Objective: This systematic review and meta-analysis aimed to examine the effects of repetitive transcranial magnetic stimulation (rTMS) on cognitive function in older patients with cognitive impairment.
Methods: A literature search was performed for articles published in English using the 10 databases (MEDLINE, EMBASE, PsycINFO, INSPEC, the Cumulative Index to Nursing and Allied Health Literature Plus, AMED, Biological Sciences, ClinicalTrials.gov, the Cochrane Central Register of Controlled Trials and the Cochrane Database of Systematic Reviews) from their inception to May 2016. The primary outcome was cognitive function as measured by the Mini-Mental State Examination or the Alzheimer's Disease Assessment Scale-cognitive subscale.

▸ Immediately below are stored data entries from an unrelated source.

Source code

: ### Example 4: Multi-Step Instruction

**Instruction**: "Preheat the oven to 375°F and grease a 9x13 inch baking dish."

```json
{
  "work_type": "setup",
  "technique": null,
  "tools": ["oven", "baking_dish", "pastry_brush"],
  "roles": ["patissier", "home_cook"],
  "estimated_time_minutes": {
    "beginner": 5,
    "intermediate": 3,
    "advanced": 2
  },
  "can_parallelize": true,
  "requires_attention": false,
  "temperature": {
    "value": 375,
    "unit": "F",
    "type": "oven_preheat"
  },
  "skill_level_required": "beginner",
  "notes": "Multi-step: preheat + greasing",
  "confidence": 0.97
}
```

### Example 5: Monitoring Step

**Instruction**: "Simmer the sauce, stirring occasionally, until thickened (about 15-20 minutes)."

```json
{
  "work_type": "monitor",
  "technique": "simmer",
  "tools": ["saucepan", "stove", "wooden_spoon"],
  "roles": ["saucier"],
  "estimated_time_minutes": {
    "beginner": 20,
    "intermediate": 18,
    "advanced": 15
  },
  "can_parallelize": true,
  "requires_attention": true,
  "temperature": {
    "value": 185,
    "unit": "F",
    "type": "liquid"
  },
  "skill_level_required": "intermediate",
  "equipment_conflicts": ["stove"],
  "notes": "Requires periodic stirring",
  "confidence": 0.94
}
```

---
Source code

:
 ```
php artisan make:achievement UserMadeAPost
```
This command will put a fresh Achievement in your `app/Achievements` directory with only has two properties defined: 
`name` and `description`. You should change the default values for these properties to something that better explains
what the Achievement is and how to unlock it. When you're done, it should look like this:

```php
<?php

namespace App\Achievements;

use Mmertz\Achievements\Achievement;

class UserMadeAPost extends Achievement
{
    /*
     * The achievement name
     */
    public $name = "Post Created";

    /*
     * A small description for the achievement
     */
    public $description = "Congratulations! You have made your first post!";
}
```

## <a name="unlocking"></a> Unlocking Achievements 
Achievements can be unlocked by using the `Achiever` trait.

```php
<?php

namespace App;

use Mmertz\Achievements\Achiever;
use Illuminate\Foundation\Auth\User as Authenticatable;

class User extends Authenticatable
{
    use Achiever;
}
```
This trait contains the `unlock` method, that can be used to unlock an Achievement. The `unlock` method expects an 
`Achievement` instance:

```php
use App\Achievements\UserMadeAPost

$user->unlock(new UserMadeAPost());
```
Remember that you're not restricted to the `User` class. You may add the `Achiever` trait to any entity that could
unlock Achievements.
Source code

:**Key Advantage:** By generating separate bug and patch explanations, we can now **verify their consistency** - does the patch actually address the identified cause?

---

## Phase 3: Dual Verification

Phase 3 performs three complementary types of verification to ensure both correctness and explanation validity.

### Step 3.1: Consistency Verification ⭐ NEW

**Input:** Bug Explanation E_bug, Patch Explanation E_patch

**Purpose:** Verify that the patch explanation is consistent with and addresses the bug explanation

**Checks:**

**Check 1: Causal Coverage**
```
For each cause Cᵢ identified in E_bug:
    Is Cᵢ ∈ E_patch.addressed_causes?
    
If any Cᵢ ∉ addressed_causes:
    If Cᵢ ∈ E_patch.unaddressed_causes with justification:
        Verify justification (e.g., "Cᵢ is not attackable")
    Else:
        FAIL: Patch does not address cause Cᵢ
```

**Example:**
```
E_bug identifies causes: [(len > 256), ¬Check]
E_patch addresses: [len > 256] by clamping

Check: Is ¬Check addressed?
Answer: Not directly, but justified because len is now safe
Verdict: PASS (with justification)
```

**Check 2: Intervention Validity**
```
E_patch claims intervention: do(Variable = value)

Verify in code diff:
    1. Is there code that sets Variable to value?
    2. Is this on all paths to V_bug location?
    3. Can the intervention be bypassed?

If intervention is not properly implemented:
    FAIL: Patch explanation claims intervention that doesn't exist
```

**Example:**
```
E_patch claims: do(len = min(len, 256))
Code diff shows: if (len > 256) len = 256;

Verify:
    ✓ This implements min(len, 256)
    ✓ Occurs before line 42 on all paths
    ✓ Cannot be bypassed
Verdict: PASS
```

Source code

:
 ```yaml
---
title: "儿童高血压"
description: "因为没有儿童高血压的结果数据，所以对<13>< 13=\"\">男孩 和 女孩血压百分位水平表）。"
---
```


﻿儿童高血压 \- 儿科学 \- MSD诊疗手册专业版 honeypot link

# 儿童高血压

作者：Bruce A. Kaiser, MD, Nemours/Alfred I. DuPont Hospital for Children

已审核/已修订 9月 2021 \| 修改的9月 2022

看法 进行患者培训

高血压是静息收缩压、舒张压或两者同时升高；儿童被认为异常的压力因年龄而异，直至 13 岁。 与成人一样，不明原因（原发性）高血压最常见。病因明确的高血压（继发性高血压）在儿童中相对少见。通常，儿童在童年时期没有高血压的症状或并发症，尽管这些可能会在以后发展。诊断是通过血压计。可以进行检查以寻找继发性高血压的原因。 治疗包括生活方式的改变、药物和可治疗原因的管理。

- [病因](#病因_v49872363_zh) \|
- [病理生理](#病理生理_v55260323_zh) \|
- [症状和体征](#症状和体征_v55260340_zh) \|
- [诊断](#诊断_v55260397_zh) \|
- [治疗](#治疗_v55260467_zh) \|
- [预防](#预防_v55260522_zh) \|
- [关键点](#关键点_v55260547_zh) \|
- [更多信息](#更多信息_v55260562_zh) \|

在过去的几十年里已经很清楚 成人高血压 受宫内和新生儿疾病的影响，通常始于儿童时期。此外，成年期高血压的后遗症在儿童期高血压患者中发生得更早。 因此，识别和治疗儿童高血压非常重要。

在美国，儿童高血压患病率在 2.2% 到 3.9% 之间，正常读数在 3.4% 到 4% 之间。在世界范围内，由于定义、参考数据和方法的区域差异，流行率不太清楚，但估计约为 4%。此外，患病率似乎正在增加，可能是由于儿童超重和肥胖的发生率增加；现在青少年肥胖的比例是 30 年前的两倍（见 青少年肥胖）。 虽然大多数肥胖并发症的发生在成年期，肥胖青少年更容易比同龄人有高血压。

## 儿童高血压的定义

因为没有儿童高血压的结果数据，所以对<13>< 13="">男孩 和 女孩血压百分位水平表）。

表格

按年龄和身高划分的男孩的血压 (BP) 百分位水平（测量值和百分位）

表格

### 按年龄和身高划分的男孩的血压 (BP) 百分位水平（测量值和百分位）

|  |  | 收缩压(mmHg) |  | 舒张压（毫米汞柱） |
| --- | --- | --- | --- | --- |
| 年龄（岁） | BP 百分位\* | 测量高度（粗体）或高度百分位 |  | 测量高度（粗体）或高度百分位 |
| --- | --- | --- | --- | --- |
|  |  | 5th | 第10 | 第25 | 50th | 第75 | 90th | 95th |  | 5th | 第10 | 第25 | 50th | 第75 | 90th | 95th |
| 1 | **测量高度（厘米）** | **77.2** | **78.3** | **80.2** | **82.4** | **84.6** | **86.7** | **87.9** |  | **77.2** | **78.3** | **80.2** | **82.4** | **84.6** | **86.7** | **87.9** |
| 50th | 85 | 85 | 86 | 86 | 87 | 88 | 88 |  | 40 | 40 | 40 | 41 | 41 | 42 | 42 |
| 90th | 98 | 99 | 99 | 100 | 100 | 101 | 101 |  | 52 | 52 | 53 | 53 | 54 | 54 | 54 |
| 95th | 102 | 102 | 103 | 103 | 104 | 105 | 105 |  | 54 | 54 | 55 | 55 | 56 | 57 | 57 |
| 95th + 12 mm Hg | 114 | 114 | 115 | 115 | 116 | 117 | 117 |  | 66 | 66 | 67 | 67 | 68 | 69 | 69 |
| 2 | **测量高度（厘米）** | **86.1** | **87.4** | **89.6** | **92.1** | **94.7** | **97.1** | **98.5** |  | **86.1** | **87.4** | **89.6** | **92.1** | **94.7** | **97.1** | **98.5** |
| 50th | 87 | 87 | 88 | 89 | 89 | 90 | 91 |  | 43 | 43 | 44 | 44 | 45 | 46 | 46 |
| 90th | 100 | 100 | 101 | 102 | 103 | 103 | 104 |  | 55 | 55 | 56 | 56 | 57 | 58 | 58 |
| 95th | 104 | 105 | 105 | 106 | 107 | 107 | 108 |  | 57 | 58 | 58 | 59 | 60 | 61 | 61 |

Results: Seven RCTs were included in the meta-analysis, with a sample of 107 active and 87 sham rTMS. Active rTMS was found to be more effective in improving cognition (Hedges' g = 0.48; 95% confidence interval 0.12 to 0.84).
Conclusions: High-frequency rTMS showed a benefit on cognition amongst older patients with mild to moderate Alzheimer's disease. rTMS was shown to have great potential as a safe and well-tolerated alternative intervention for cognition. Copyright © 2017 John Wiley & Sons, Ltd.
Keywords: cognitive impairment; dementia; meta-analysis; systematic review; transcranial magnetic stimulation.